── RECORDS PROVIDED

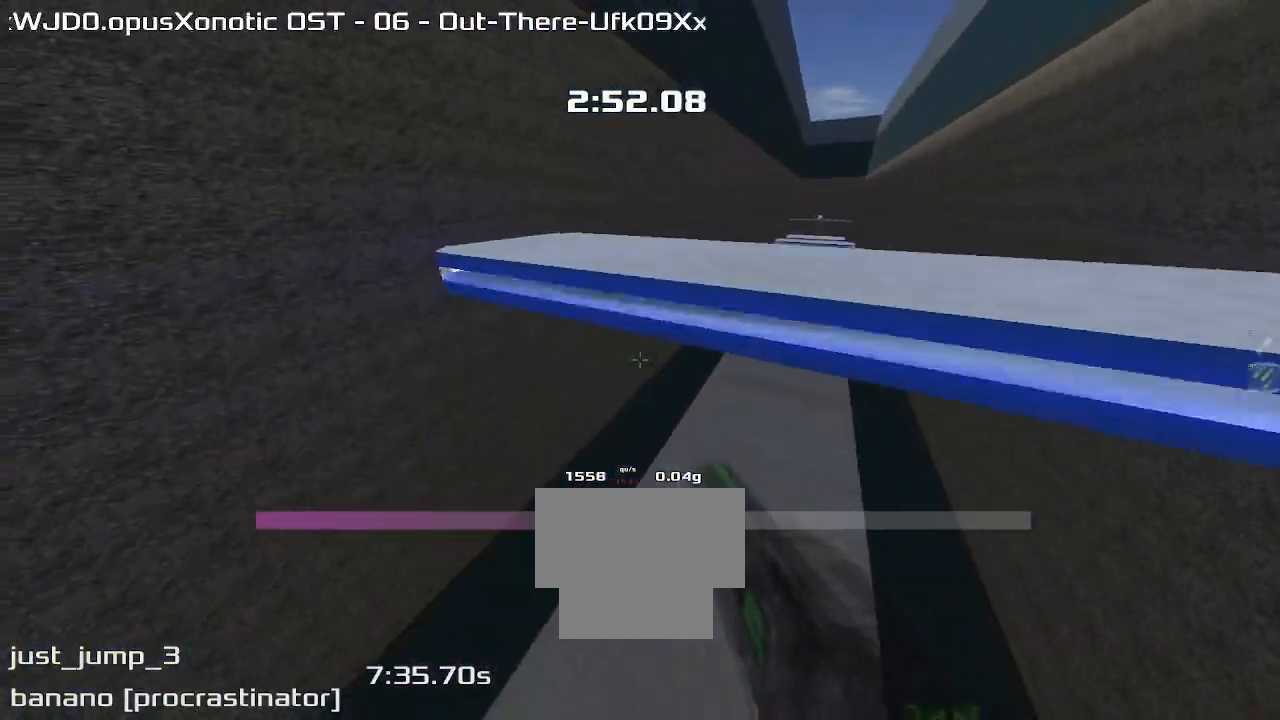
{"keys": ["right"], "events": [[200, "left", "up"], [200, "right", "down"]]}
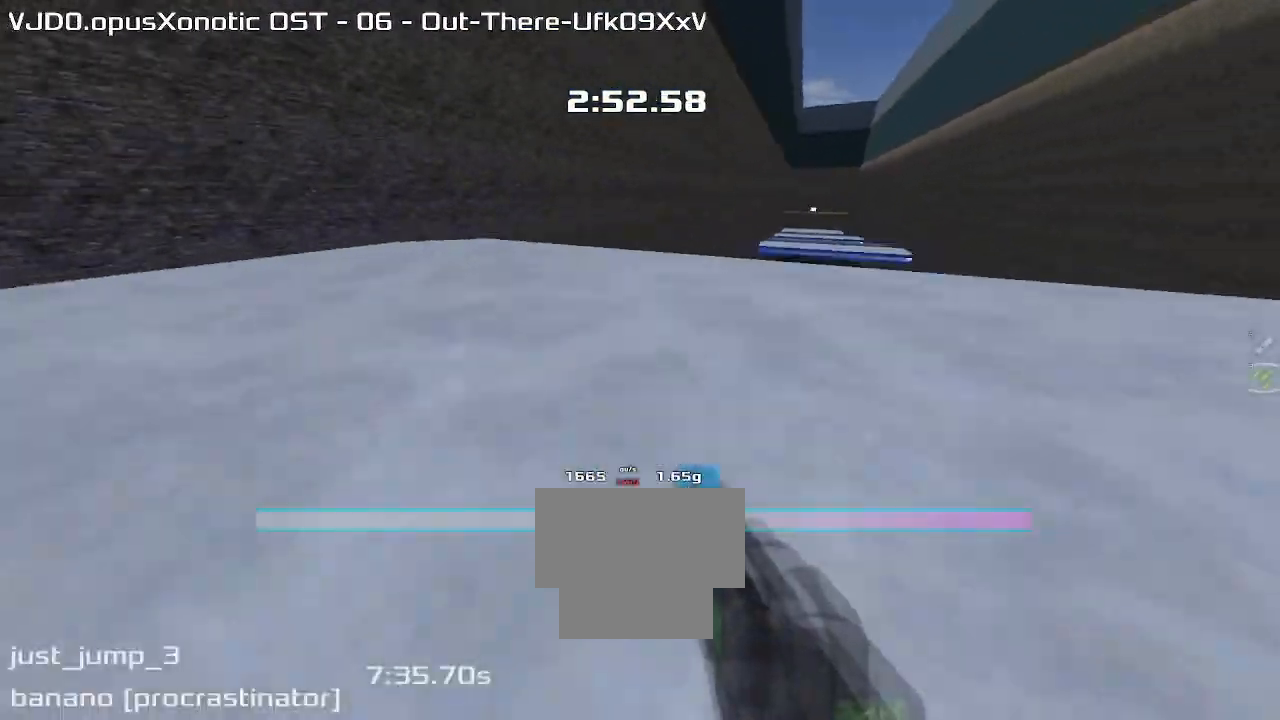
{"keys": ["right"], "events": []}
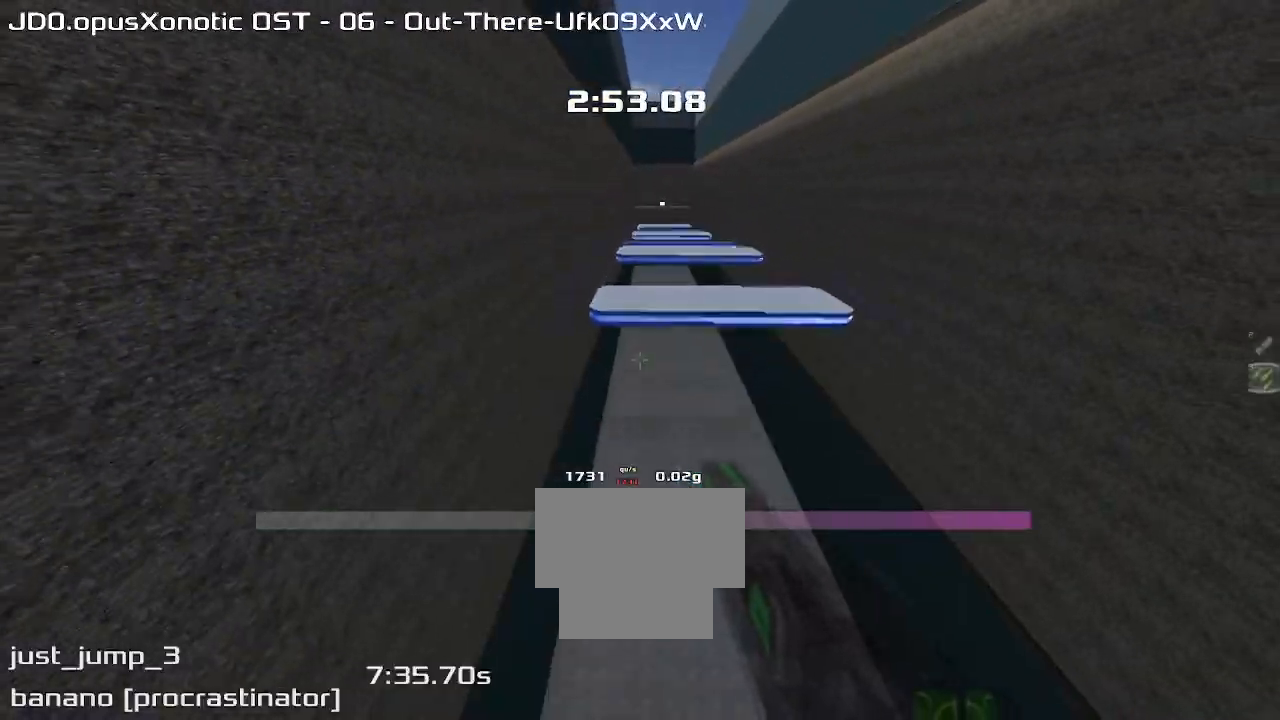
{"keys": ["right"], "events": []}
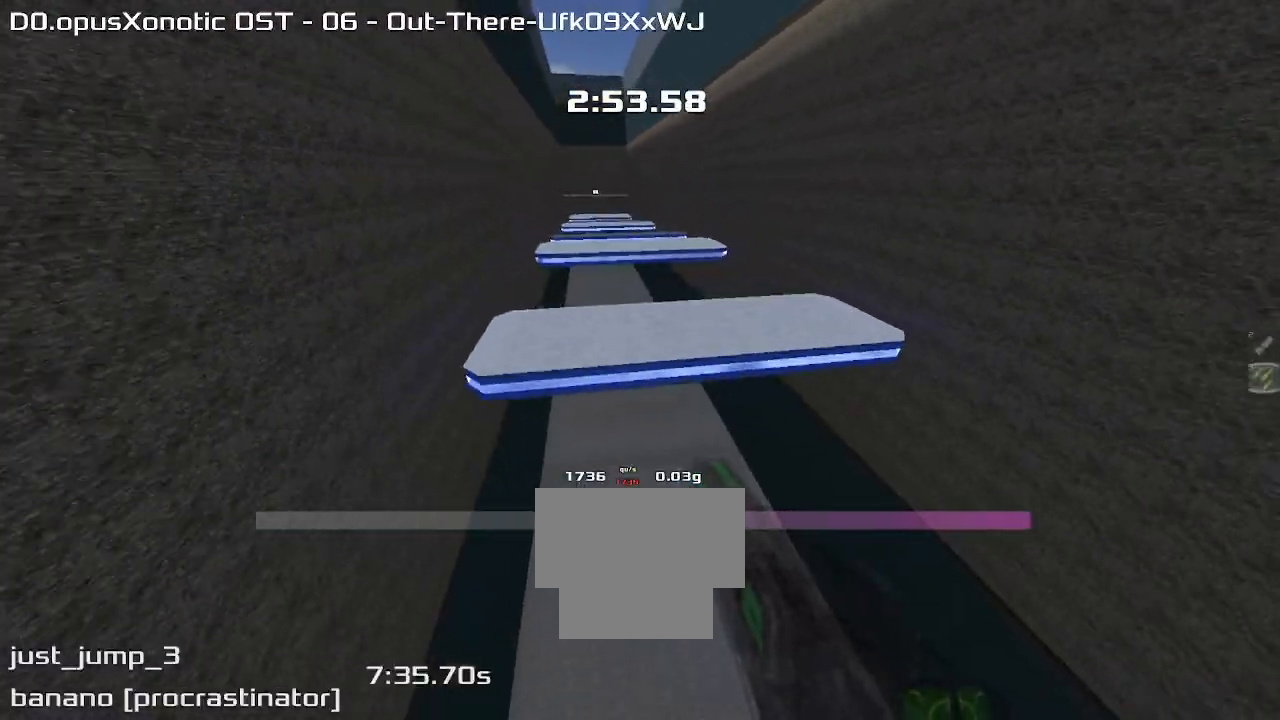
{"keys": ["left"], "events": [[400, "left", "down"], [400, "right", "up"]]}
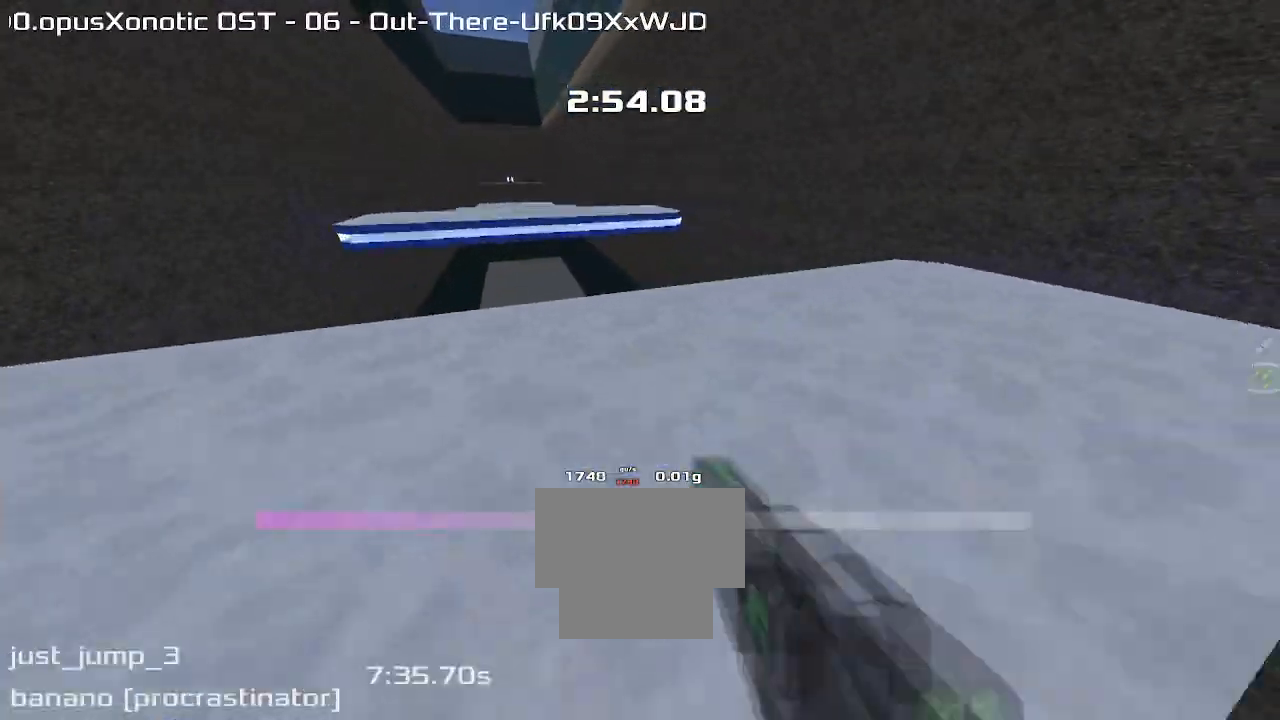
{"keys": ["left"], "events": []}
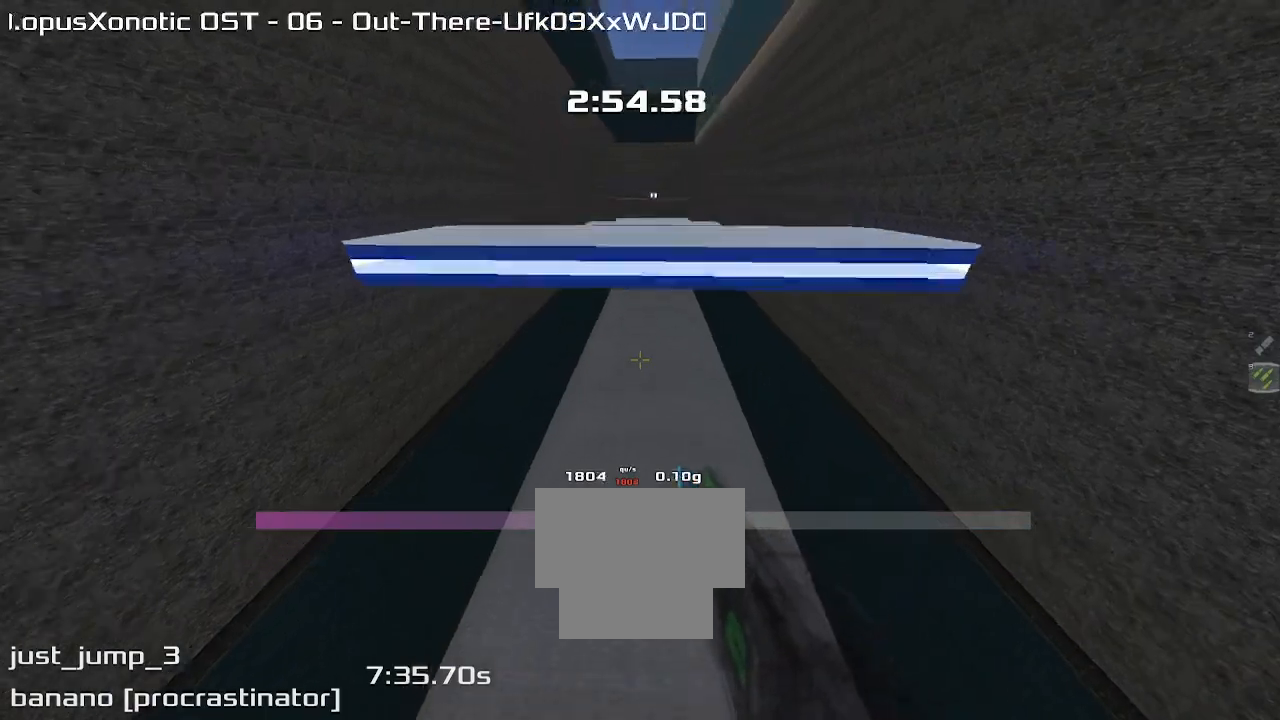
{"keys": ["right"], "events": [[367, "left", "up"], [367, "right", "down"]]}
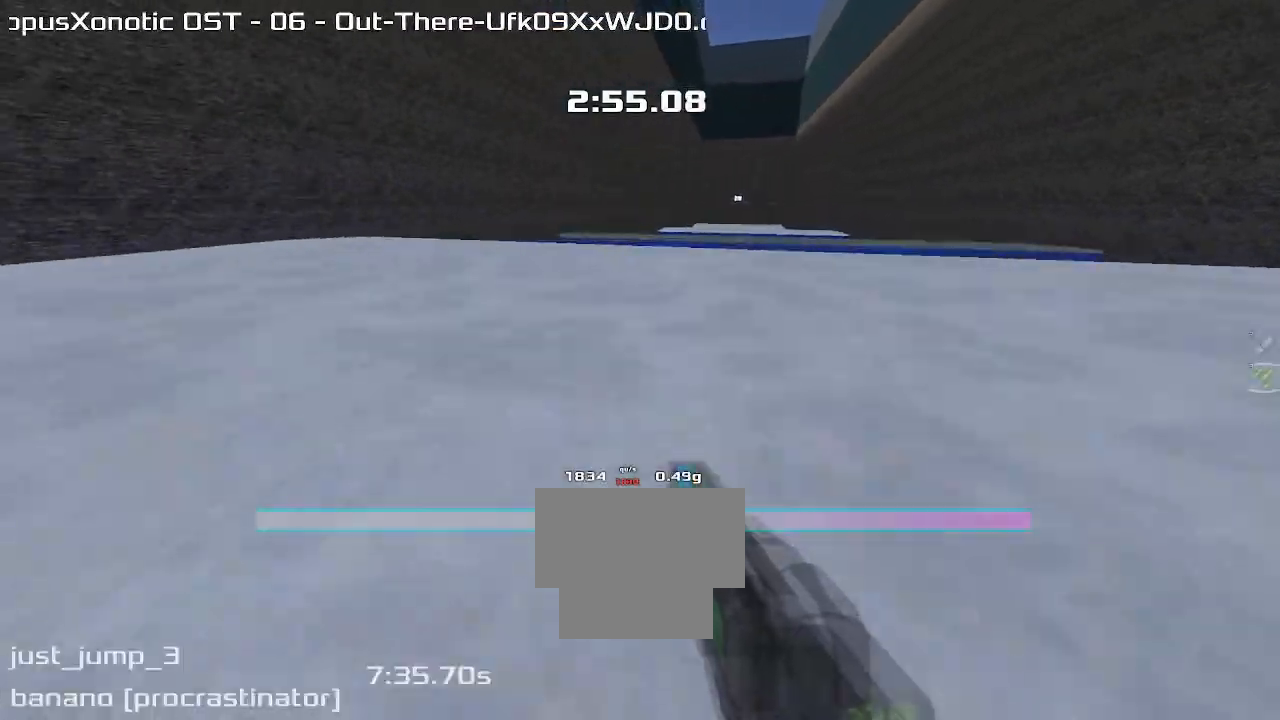
{"keys": ["left"], "events": [[433, "left", "down"], [433, "right", "up"]]}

────

Every line in the data above that includes the word "left" should be copied.

## OUTPUT FOR THIS EXERCISE
{"keys": ["right"], "events": [[200, "left", "up"], [200, "right", "down"]]}
{"keys": ["left"], "events": [[400, "left", "down"], [400, "right", "up"]]}
{"keys": ["left"], "events": []}
{"keys": ["right"], "events": [[367, "left", "up"], [367, "right", "down"]]}
{"keys": ["left"], "events": [[433, "left", "down"], [433, "right", "up"]]}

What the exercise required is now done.